5.  Scrutiny and Overview Committees

  5.1  There is some evidence to suggest that this Councils' Scrutiny Committee are beginning to find their feet. It is significant that the one Scrutiny Committee, which did not mirror a previous committee in the old structure, got to grips with the scrutiny agenda earlier than the others. There is still a way to go in developing Members skills and confidence in the Scrutiny role.

  5.2  Scrutiny Committees have taken time to adapt to the "Member led" approach to their work and officers have in some cases been equally confused and unsure of their role. Scrutiny is dependent on each Member of the body playing an active role in Committee, working groups and best value panels and requires significant time commitment to be effective. Where scrutiny has worked well, members have actively encouraged input from a range of officers, partner agencies and other stakeholders in their deliberations.

  5.3  The use of "call in" has been limited to date but when Scrutiny Committees find their feet it is anticipated this will increase.

  5.4  The Council made a conscious decision not to adopt area committee structures. The nature of the East Riding does not lend itself to natural area associations. There are 170 parish and town councils across the East Riding providing a localised focus for consultation and joint development.

6.  The Guidance

  6.1  The guidance on implementing new political structures is comprehensive and generally easy to follow. Whilst there is some flexibility in the application of new structures more would have been welcome to take account of local circumstances. For example, greater flexibility to meet the needs of balanced councils would have been welcome. The new structures were brought in by this Government to address single party majorities who were operating in an undemocratic manner and do not fit easily around balanced councils already operating with a high level of trust, consensus and transparency.

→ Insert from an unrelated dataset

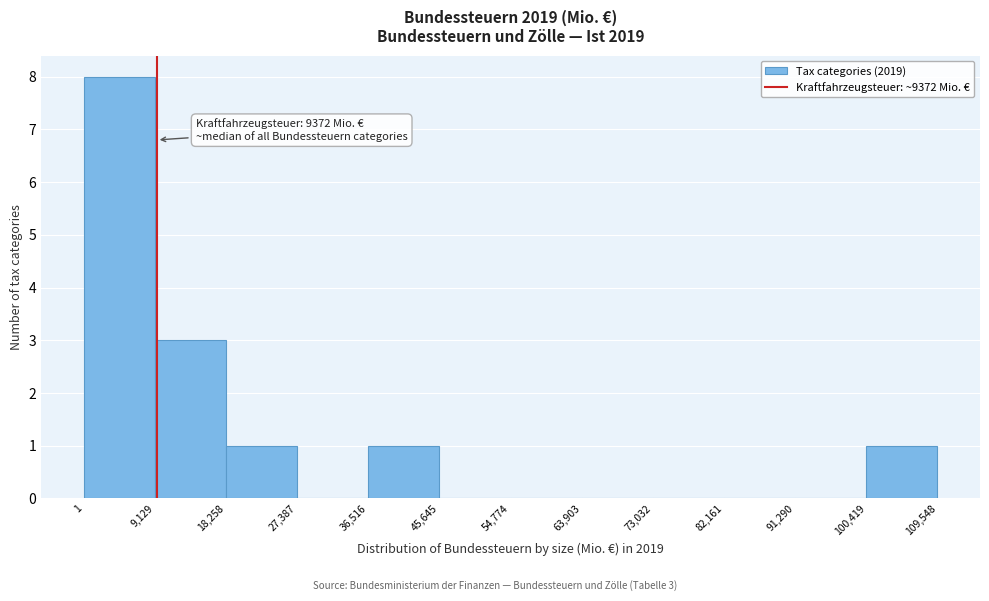

Which range on the x-axis has the tallest bar?

1 to 9,129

7.  Directly Elected Mayor Model

  7.1  The East Riding of Yorkshire Council considered and consulted upon all models put forward in the guidance. From the outset Members believed that this model, a sound option for many large urban areas was unworkable in a large, diverse rural area like the East Riding. Feedback from consultation supported this view with little support from the public for this model. The electorate would be reluctant to support a mayor who would find it impossible to represent the diverse needs of rural, urban and coastal populations equally, reducing local accountability and distancing many of the electorate.